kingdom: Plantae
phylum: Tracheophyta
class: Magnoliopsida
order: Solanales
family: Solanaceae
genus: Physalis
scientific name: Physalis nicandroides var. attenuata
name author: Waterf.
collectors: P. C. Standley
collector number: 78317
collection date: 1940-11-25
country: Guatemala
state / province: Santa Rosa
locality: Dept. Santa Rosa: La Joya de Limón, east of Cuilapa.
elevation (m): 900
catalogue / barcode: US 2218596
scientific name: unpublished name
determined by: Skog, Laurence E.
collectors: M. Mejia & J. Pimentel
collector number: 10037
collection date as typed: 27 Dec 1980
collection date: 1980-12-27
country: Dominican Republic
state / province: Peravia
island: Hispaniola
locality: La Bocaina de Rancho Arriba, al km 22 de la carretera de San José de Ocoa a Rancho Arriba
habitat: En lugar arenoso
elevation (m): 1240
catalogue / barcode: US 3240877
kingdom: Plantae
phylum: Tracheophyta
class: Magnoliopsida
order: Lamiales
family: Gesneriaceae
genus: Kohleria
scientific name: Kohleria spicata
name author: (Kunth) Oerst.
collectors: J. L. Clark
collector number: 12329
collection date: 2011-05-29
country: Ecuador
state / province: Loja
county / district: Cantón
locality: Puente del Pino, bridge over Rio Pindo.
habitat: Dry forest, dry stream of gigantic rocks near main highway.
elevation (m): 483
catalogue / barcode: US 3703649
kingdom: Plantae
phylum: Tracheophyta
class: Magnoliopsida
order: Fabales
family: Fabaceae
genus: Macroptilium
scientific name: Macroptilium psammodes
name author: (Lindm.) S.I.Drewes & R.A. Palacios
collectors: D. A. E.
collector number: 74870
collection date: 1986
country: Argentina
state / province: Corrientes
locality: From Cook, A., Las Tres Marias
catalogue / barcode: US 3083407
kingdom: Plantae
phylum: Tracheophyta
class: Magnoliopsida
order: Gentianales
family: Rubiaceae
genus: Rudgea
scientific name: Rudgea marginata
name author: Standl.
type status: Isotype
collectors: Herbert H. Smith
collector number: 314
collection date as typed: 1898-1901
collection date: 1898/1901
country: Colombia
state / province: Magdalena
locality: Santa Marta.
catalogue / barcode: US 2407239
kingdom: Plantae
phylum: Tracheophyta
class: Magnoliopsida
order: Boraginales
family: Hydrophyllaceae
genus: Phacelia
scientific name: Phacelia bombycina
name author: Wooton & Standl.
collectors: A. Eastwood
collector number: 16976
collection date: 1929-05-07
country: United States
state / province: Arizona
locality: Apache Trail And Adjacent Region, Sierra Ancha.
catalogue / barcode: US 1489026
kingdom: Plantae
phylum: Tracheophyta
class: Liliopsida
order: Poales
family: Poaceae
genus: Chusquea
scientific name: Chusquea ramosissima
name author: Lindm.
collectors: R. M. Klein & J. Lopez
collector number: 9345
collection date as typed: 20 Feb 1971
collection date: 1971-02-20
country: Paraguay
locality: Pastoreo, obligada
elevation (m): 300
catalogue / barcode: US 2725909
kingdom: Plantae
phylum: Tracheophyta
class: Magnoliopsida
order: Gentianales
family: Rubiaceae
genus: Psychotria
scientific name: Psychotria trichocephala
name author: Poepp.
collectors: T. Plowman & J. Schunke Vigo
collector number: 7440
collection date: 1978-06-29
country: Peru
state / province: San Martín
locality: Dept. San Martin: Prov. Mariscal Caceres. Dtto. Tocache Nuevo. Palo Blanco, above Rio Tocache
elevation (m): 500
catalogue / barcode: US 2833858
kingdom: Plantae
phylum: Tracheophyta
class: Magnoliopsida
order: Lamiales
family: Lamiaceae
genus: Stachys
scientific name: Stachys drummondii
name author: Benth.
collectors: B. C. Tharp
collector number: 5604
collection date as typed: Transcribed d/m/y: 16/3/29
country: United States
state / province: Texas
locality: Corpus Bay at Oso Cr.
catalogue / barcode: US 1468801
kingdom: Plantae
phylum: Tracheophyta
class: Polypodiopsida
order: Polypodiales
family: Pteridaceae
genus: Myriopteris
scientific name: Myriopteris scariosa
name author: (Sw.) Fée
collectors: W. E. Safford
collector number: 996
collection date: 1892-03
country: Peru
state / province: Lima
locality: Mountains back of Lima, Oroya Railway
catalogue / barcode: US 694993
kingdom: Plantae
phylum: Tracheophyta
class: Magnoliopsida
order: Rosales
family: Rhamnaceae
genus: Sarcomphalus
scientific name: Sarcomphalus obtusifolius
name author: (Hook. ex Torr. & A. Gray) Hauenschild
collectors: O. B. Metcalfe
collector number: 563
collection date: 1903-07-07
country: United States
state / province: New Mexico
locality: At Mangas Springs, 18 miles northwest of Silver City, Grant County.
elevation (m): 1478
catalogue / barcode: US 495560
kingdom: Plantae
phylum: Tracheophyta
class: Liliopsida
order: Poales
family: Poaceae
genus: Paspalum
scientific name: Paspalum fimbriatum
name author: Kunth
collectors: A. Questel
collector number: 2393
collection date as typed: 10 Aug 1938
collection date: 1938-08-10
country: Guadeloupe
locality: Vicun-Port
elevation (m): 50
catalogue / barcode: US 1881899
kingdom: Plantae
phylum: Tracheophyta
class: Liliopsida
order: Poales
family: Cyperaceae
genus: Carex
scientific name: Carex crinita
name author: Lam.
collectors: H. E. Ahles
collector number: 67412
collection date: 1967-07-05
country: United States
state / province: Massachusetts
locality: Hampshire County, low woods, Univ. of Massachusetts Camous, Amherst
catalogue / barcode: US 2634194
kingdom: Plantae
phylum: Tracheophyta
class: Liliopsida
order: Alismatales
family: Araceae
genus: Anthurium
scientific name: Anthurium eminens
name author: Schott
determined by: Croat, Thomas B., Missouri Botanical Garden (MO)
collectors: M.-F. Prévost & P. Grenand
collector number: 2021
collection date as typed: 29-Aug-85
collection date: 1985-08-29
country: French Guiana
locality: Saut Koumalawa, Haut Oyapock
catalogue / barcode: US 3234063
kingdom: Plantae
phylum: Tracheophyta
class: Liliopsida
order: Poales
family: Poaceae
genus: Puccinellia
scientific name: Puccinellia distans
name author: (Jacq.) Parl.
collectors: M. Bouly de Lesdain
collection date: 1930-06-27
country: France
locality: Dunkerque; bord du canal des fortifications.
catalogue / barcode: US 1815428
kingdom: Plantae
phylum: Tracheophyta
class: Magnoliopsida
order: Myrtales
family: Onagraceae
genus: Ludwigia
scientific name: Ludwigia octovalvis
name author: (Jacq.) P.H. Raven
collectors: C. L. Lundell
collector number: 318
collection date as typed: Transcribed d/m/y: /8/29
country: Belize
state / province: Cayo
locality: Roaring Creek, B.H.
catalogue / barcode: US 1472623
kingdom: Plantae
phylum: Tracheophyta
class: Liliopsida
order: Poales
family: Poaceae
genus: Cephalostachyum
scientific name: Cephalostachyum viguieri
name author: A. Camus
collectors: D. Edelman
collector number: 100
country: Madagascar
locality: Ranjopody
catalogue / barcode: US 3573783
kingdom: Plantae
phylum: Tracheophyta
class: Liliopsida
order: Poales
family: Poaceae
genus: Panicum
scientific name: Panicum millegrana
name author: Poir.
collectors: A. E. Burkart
= = =
• WHAT YOU SHOULD DO: Please output, as a JSON list of strings with one string per line and blank lines omitted, the data above from the line that has "locality: Pastoreo, obligada" through the line that has "family: Rhamnaceae", including both of those lines.

• SOLUTION:
[
  "locality: Pastoreo, obligada",
  "elevation (m): 300",
  "catalogue / barcode: US 2725909",
  "kingdom: Plantae",
  "phylum: Tracheophyta",
  "class: Magnoliopsida",
  "order: Gentianales",
  "family: Rubiaceae",
  "genus: Psychotria",
  "scientific name: Psychotria trichocephala",
  "name author: Poepp.",
  "collectors: T. Plowman & J. Schunke Vigo",
  "collector number: 7440",
  "collection date: 1978-06-29",
  "country: Peru",
  "state / province: San Martín",
  "locality: Dept. San Martin: Prov. Mariscal Caceres. Dtto. Tocache Nuevo. Palo Blanco, above Rio Tocache",
  "elevation (m): 500",
  "catalogue / barcode: US 2833858",
  "kingdom: Plantae",
  "phylum: Tracheophyta",
  "class: Magnoliopsida",
  "order: Lamiales",
  "family: Lamiaceae",
  "genus: Stachys",
  "scientific name: Stachys drummondii",
  "name author: Benth.",
  "collectors: B. C. Tharp",
  "collector number: 5604",
  "collection date as typed: Transcribed d/m/y: 16/3/29",
  "country: United States",
  "state / province: Texas",
  "locality: Corpus Bay at Oso Cr.",
  "catalogue / barcode: US 1468801",
  "kingdom: Plantae",
  "phylum: Tracheophyta",
  "class: Polypodiopsida",
  "order: Polypodiales",
  "family: Pteridaceae",
  "genus: Myriopteris",
  "scientific name: Myriopteris scariosa",
  "name author: (Sw.) Fée",
  "collectors: W. E. Safford",
  "collector number: 996",
  "collection date: 1892-03",
  "country: Peru",
  "state / province: Lima",
  "locality: Mountains back of Lima, Oroya Railway",
  "catalogue / barcode: US 694993",
  "kingdom: Plantae",
  "phylum: Tracheophyta",
  "class: Magnoliopsida",
  "order: Rosales",
  "family: Rhamnaceae"
]